To address this toxic mix, Friends of Europe’s annual high-level roundtable gathered more than 200 influential figures. Their aim was to seek ways for Europe to move forward from the current morass. They looked at how to end infighting, so the remaining 27 EU member states can confront Europe’s raft of problems and present a united position on Brexit. Topics in the sessions ranged from Europe’s role in a fast-changing world, to finding the right economic models, to the impact of migration. However, the urgency of confronting the new wave of nationalist, protectionist and populist politics dominated much of the debate.

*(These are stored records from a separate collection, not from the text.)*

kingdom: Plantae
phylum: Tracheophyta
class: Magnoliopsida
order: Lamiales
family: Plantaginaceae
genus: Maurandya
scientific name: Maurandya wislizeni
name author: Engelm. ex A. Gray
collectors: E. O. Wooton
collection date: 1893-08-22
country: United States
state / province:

A key thread emerged on need to tackle both the immediate threats posed by populism and the root causes of voter discontent that have allowed populists to thrive. The first, delegates argued, involves building on Europe’s strengths, forging greater resolve among the defenders of Europe’s democracy and using pro-active communications to recapture the initiative from ‘post-truth’ politicians who present simple, populist ‘solutions’. The second requires longer-term action to spur growth in the European economy while avoiding social tensions between the winners and losers of technological advances and open markets.

Social inclusion must be a priority. Migration – including intra-EU labour movement – must be managed to avoid rifts between incoming and native communities. Crisis breeds opportunity: the current shocks to the system can be used to spur reforms that make the EU more transparent and accountable. Mainstream politicians need to re-connect with citizens – in particular young people. And Europe needs to build on its strengths as a motor of innovation, a driving force in the fight against global warming and the world’s biggest provider of development assistance.